Certains patients trouvent aussi qu’elle aide à dégager les voies respiratoires, et il a été montré qu’elle aide à déloger le mucus des poumons. Toutefois, les données de preuve ne sont pas suffisantes pour suggérer de remplacer les techniques de dégagement des voies respiratoires par l’activité physique. Cette dernière peut parfois être utilisée en appoint à ces techniques.

Par où commencer pour intégrer davantage d’activité physique à sa routine?

Pour aider un patient à accroître son degré d’activité physique, on peut d’abord lui demander quels sports il aime pratiquer : il sera en effet plus facile d’intégrer une activité qu’il aime déjà. Il peut être bénéfique de commencer en bas âge. J’insiste généralement sur l’importance de l’activité physique lors de ma première rencontre avec les parents d’un bébé qui vient de recevoir le diagnostic. Je suggère aux parents de miser sur les activités qu’ils aiment déjà pratiquer pour tenter de les intégrer dans la vie de l’enfant et du reste de la famille.
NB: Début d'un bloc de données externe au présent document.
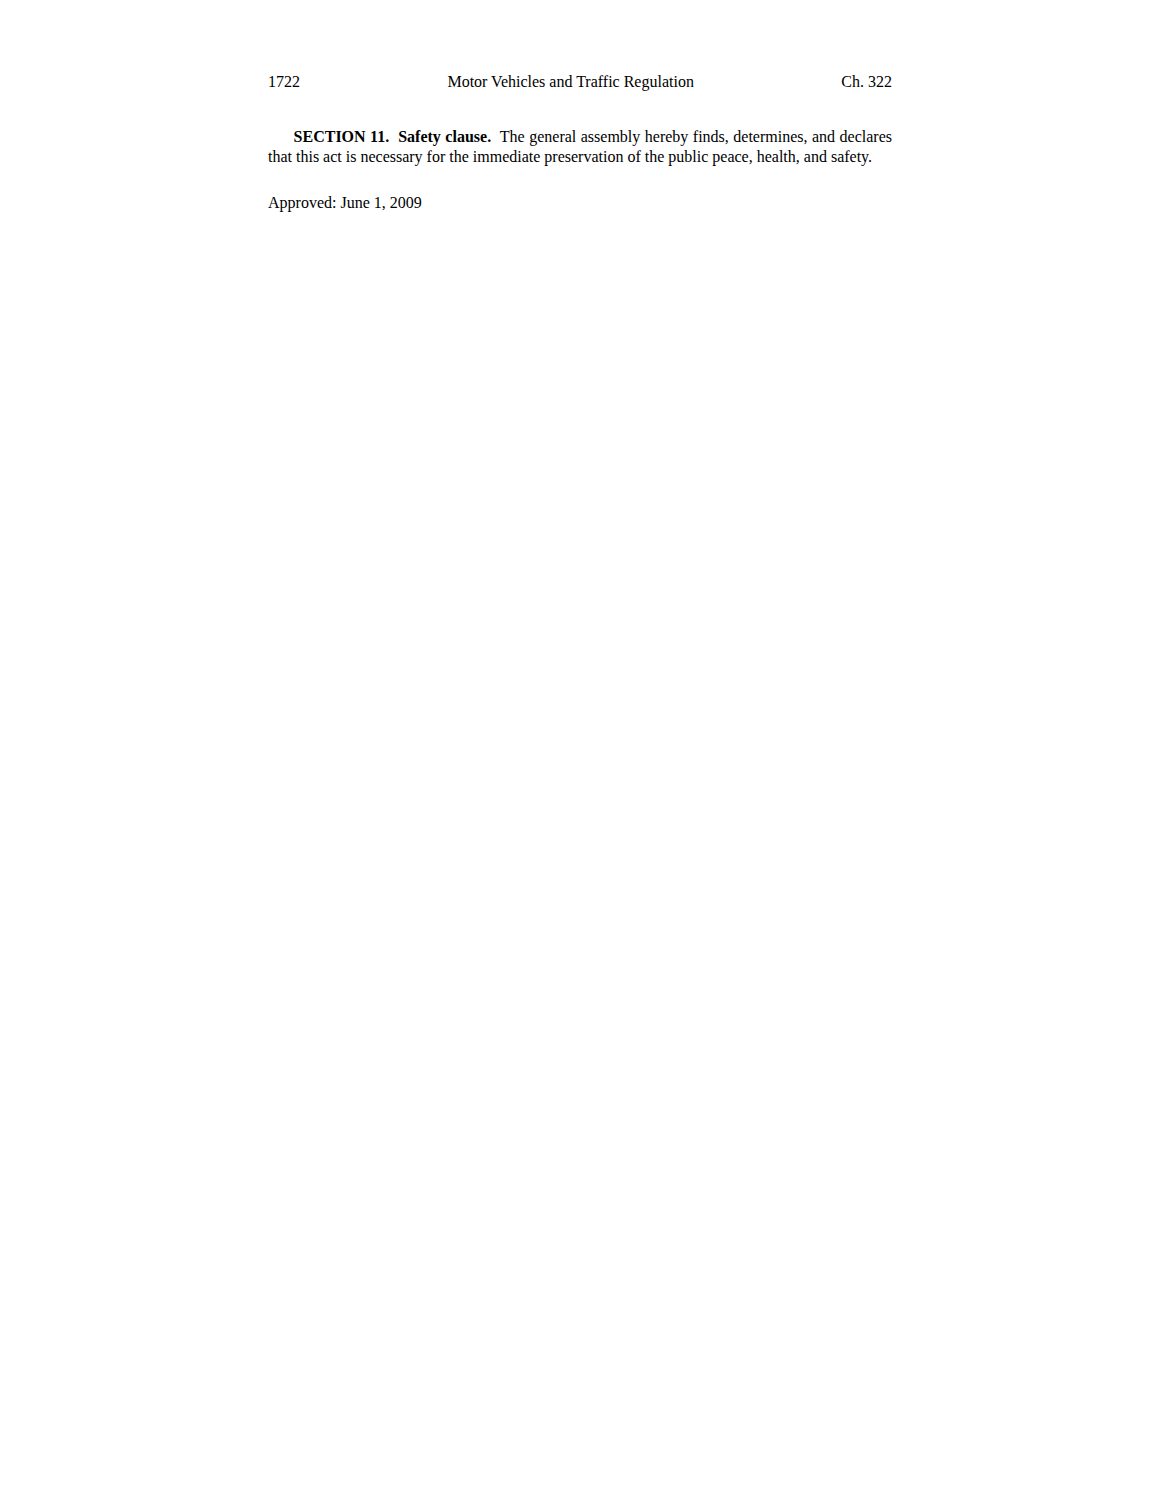1722 Motor Vehicles and Traffic Regulation Ch. 322
SECTION 11. Safety clause. The general assembly hereby finds, determines, and declares that this act is necessary for the immediate preservation of the public peace, health, and safety.
Approved: June 1, 2009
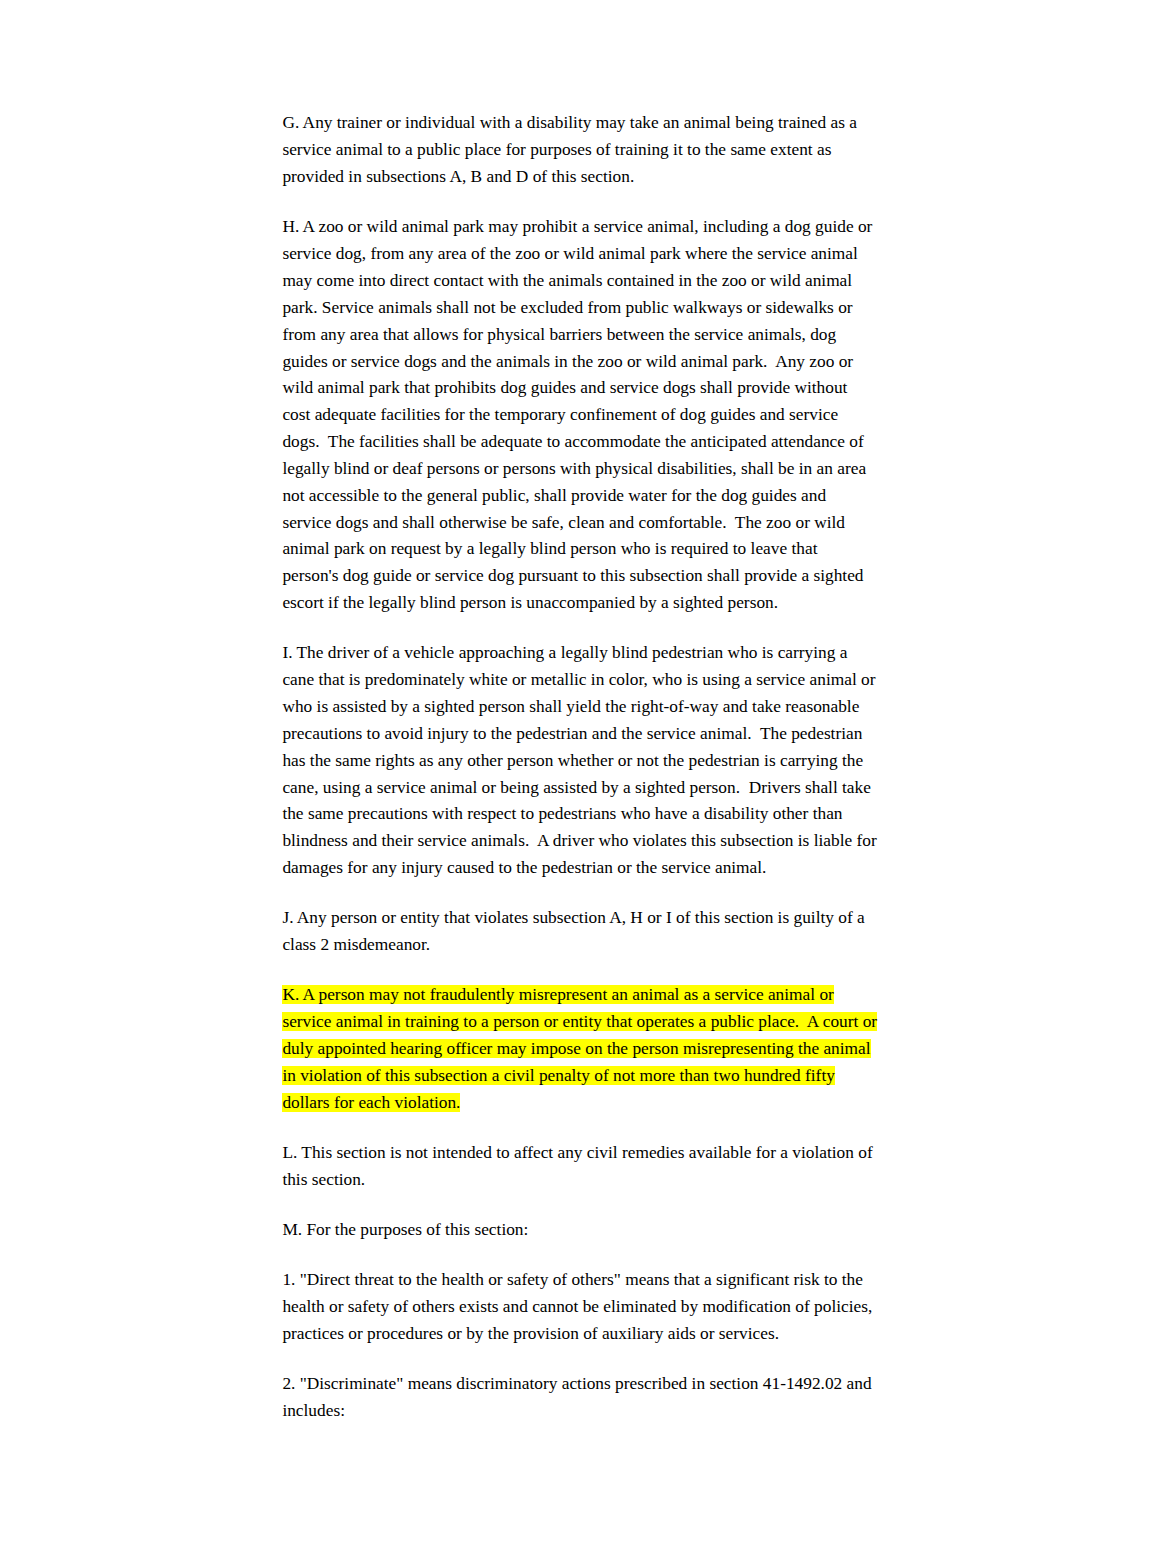G. Any trainer or individual with a disability may take an animal being trained as a service animal to a public place for purposes of training it to the same extent as provided in subsections A, B and D of this section.
H. A zoo or wild animal park may prohibit a service animal, including a dog guide or service dog, from any area of the zoo or wild animal park where the service animal may come into direct contact with the animals contained in the zoo or wild animal park. Service animals shall not be excluded from public walkways or sidewalks or from any area that allows for physical barriers between the service animals, dog guides or service dogs and the animals in the zoo or wild animal park. Any zoo or wild animal park that prohibits dog guides and service dogs shall provide without cost adequate facilities for the temporary confinement of dog guides and service dogs. The facilities shall be adequate to accommodate the anticipated attendance of legally blind or deaf persons or persons with physical disabilities, shall be in an area not accessible to the general public, shall provide water for the dog guides and service dogs and shall otherwise be safe, clean and comfortable. The zoo or wild animal park on request by a legally blind person who is required to leave that person's dog guide or service dog pursuant to this subsection shall provide a sighted escort if the legally blind person is unaccompanied by a sighted person.
I. The driver of a vehicle approaching a legally blind pedestrian who is carrying a cane that is predominately white or metallic in color, who is using a service animal or who is assisted by a sighted person shall yield the right-of-way and take reasonable precautions to avoid injury to the pedestrian and the service animal. The pedestrian has the same rights as any other person whether or not the pedestrian is carrying the cane, using a service animal or being assisted by a sighted person. Drivers shall take the same precautions with respect to pedestrians who have a disability other than blindness and their service animals. A driver who violates this subsection is liable for damages for any injury caused to the pedestrian or the service animal.
J. Any person or entity that violates subsection A, H or I of this section is guilty of a class 2 misdemeanor.
K. A person may not fraudulently misrepresent an animal as a service animal or service animal in training to a person or entity that operates a public place. A court or duly appointed hearing officer may impose on the person misrepresenting the animal in violation of this subsection a civil penalty of not more than two hundred fifty dollars for each violation.
L. This section is not intended to affect any civil remedies available for a violation of this section.
M. For the purposes of this section:
1. "Direct threat to the health or safety of others" means that a significant risk to the health or safety of others exists and cannot be eliminated by modification of policies, practices or procedures or by the provision of auxiliary aids or services.
2. "Discriminate" means discriminatory actions prescribed in section 41-1492.02 and includes:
Quels types d’activités physiques recommandez-vous?

Il importe que l’activité physique ne devienne pas une corvée, c’est pourquoi l’idéal est de l’associer à une chose que la personne aime déjà. Pour un bambin, nous encourageons des activités qu’il ferait dans un groupe de jeu, comme jouer à la brouette, attraper des bulles et les faire éclater, et d’autres activités amusantes qui le feront bouger. Pour les enfants plus âgés, une activité structurée peut être plus bénéfique, par exemple la natation, le hockey, les sports scolaires et les clubs de course. L’important est de bouger sur une base régulière. Les exercices aérobiques peuvent être pratiqués, pourvu qu’il soit possible de prendre des pauses pour faire des expirations prolongées afin de dégager les sécrétions. Il existe plusieurs moyens faciles de bouger pendant l’hiver, on peut commencer simplement par la glissade, le patin ou la marche dans la neige.

ACTIVATE-CF

Au cours de l’étude ACTIVATE-CF mentionnée plus haut, les participants devaient augmenter leur degré d’activité physique de trois heures par semaine. Bien que cette augmentation fût probablement trop rapide et trop exigeante, l’étude a montré que les participants avaient réussi à maintenir ce rythme de vie pendant un an. On peut donc dire que le programme de conditionnement partiellement supervisé lancé par ACTIVATE-CF a été un succès. Pour encourager les changements au mode de vie, l’équipe chargée de l’étude a adopté une approche motivationnelle qui visait l’atteinte des objectifs des patients et tenait compte de leurs intérêts. Cette approche est importante, car de nombreux programmes similaires n’ont pas réussi par le passé à entraîner des changements de comportements. Bien que la fonction respiratoire des participants ne se soit pas améliorée à la fin de l’étude de 6 mois, une légère hausse a été observée après 12 mois, et de nombreux participants ont continué à suivre le programme d’activité physique une bonne partie de l’année.  

Le Dr Larry Lands, coauteur de l’étude, a noté qu’il est particulièrement important en cette période de pandémie de fournir des efforts pour bouger, alors que nous passons plus de temps assis que jamais auparavant. Il suggère de consacrer moins de temps aux loisirs, de nous lever de notre chaise, de prendre des marches et d’opter pour les escaliers. Les équipes de soins de la FK peuvent aider les gens à trouver des activités qu’ils aiment faire afin de les intégrer à leur plan de traitement, en vue de parvenir à une augmentation durable de l’activité physique comme celle qui a été obtenue dans le cadre de l’étude ACTIVATE-CF.